AVAILABLE DATA below:

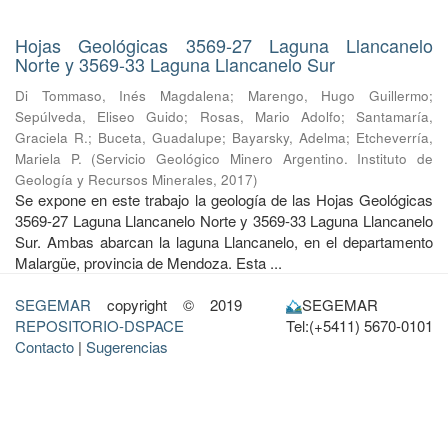
Hojas Geológicas 3569-27 Laguna Llancanelo
Norte y 3569-33 Laguna Llancanelo Sur
Di Tommaso, Inés Magdalena
;
Marengo, Hugo Guillermo
;
Sepúlveda, Eliseo Guido
;
Rosas, Mario Adolfo
;
Santamaría,
Graciela R.
;
Buceta, Guadalupe
;
Bayarsky, Adelma
;
Etcheverría,
Mariela P.
(
Servicio Geológico Minero Argentino. Instituto de
Geología y Recursos Minerales
,
2017
)
Se expone en este trabajo la geología de las Hojas Geológicas
3569-27 Laguna Llancanelo Norte y 3569-33 Laguna Llancanelo
Sur. Ambas abarcan la laguna Llancanelo, en el departamento
Malargüe, provincia de Mendoza. Esta ...
SEGEMAR
copyright © 2019
SEGEMAR
REPOSITORIO-DSPACE
Tel:(+5411) 5670-0101
Contacto
|
Sugerencias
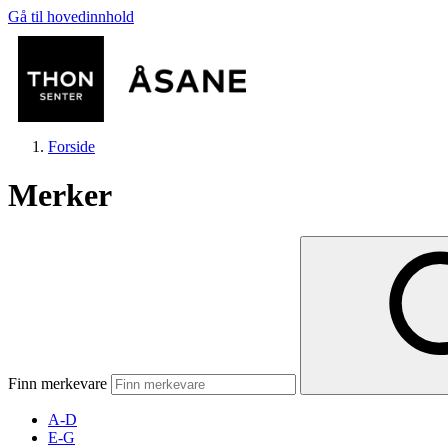
Gå til hovedinnhold
Forside
Merker
Butikker
Mat og drikke
Finn merkevare
Helse
A-D
E-G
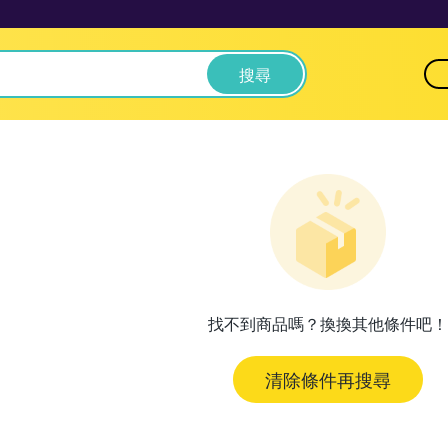
搜尋
找不到商品嗎？換換其他條件吧！
清除條件再搜尋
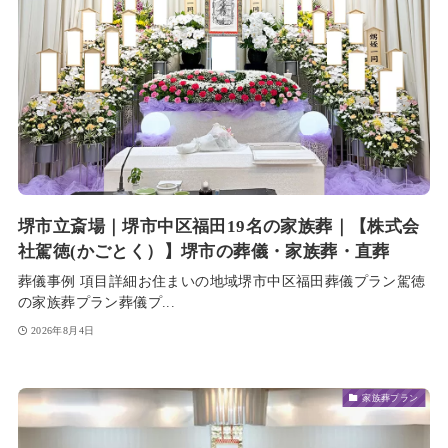
堺市立斎場｜堺市中区福田19名の家族葬｜【株式会
社駕徳(かごとく）】堺市の葬儀・家族葬・直葬
葬儀事例 項目詳細お住まいの地域堺市中区福田葬儀プラン駕徳
の家族葬プラン葬儀プ...
2026年8月4日
家族葬プラン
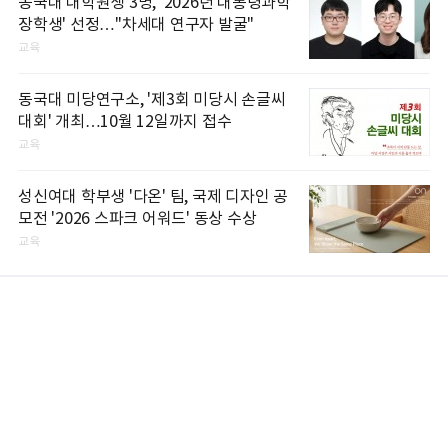
동국대 대학원생 3명, '2026년 대통령과학
장학생' 선정…"차세대 연구자 발굴"
교육
동국대 미당연구소, '제3회 미당시 손글씨
대회' 개최…10월 12일까지 접수
교육
성신여대 학부생 '다온' 팀, 국제 디자인 공
모전 '2026 스파크 어워드' 동상 수상
교육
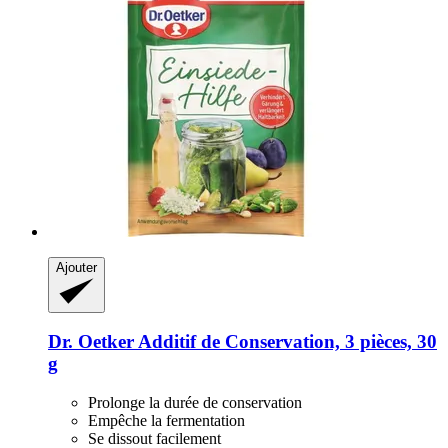
Ajouter
Dr. Oetker
Additif de Conservation, 3 pièces, 30
g
Prolonge la durée de conservation
Empêche la fermentation
Se dissout facilement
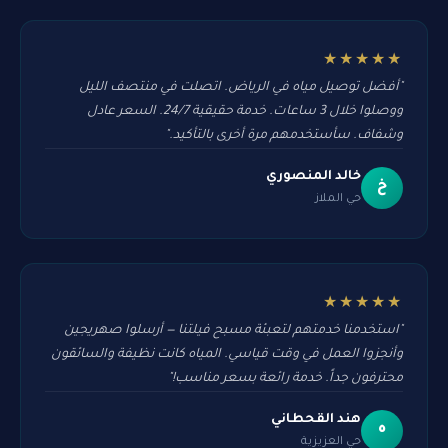
★★★★★
"أفضل توصيل مياه في الرياض. اتصلت في منتصف الليل
ووصلوا خلال 3 ساعات. خدمة حقيقية 24/7. السعر عادل
وشفاف. سأستخدمهم مرة أخرى بالتأكيد."
خالد المنصوري
خ
حي الملاز
★★★★★
"استخدمنا خدمتهم لتعبئة مسبح فيلتنا — أرسلوا صهريجين
وأنجزوا العمل في وقت قياسي. المياه كانت نظيفة والسائقون
محترفون جداً. خدمة رائعة بسعر مناسب!"
هند القحطاني
ه
حي العزيزية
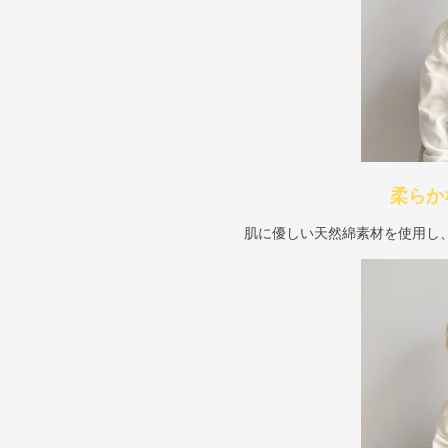
柔らか
肌に優しい天然綿素材を使用し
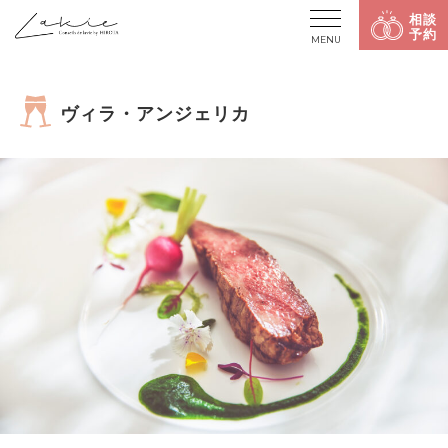
相談
予約
MENU
ヴィラ・アンジェリカ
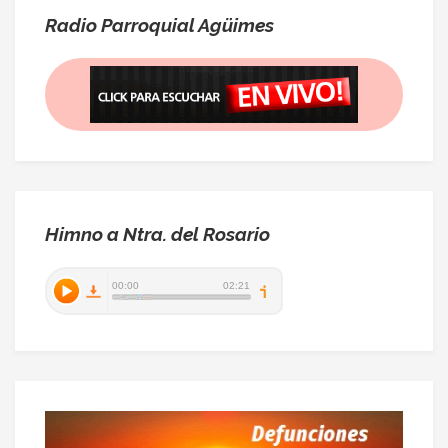
Radio Parroquial Agüimes
Himno a Ntra. del Rosario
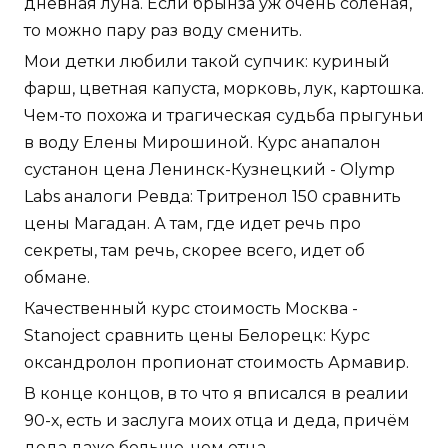
дневная луна. Если брынза уж очень солёная,
то можно пару раз воду сменить.
Мои детки любили такой супчик: куриный
фарш, цветная капуста, морковь, лук, картошка.
Чем-то похожа и трагическая судьба прыгуньи
в воду Елены Мирошиной. Курс анапалон
сустанон цена Ленинск-Кузнецкий - Olymp
Labs аналоги Ревда: Тритренол 150 сравнить
цены Магадан. А там, где идет речь про
секреты, там речь, скорее всего, идет об
обмане.
Качественный курс стоимость Москва -
Stanoject сравнить цены Белорецк: Курс
оксандролон пропионат стоимость Армавир.
В конце концов, в то что я вписался в реалии
90-х, есть и заслуга моих отца и деда, причём
деда даже больше, чем отца.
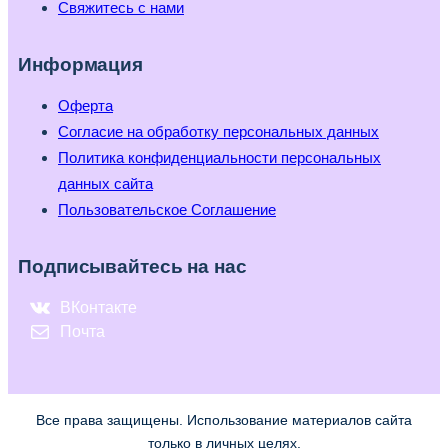
Свяжитесь с нами
Информация
Оферта
Согласие на обработку персональных данных
Политика конфиденциальности персональных
данных сайта
Пользовательское Соглашение
Подписывайтесь на нас
ВКонтакте
Почта
Все права защищены. Использование материалов сайта
только в личных целях.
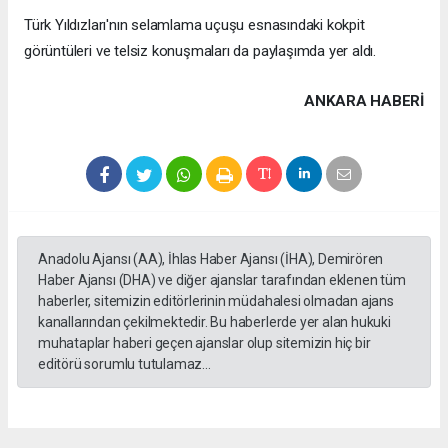
Türk Yıldızları'nın selamlama uçuşu esnasındaki kokpit
görüntüleri ve telsiz konuşmaları da paylaşımda yer aldı.
ANKARA HABERİ
Anadolu Ajansı (AA), İhlas Haber Ajansı (İHA), Demirören
Haber Ajansı (DHA) ve diğer ajanslar tarafından eklenen tüm
haberler, sitemizin editörlerinin müdahalesi olmadan ajans
kanallarından çekilmektedir. Bu haberlerde yer alan hukuki
muhataplar haberi geçen ajanslar olup sitemizin hiç bir
editörü sorumlu tutulamaz...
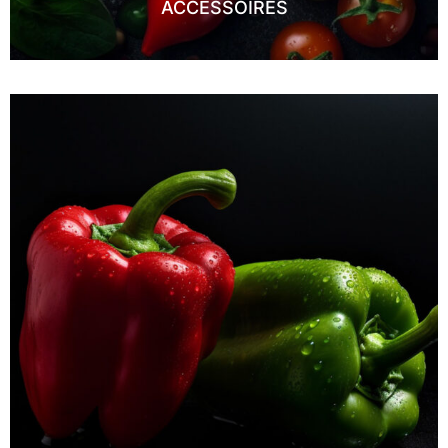
ACCESSOIRES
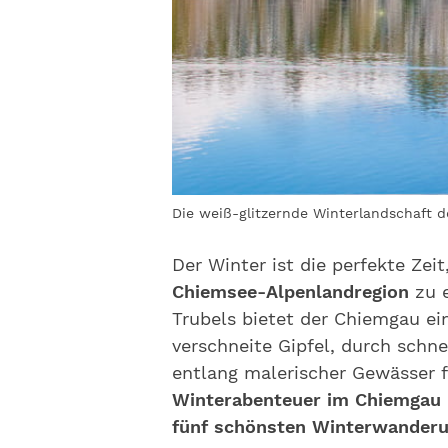
Die weiß-glitzernde Winterlandschaft
Der Winter ist die perfekte Zei
Chiemsee-Alpenlandregion
zu e
Trubels bietet der Chiemgau ein
verschneite Gipfel, durch schn
entlang malerischer Gewässer 
Winterabenteuer im Chiemgau
fünf schönsten Winterwanderu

End of AVAILABLE DATA.

▶ DIRECTIONS
Lines with the word "сайта" in them should be copied from the preceding records.

▶ ANSWER BOX
данных сайта
Все права защищены. Использование материалов сайта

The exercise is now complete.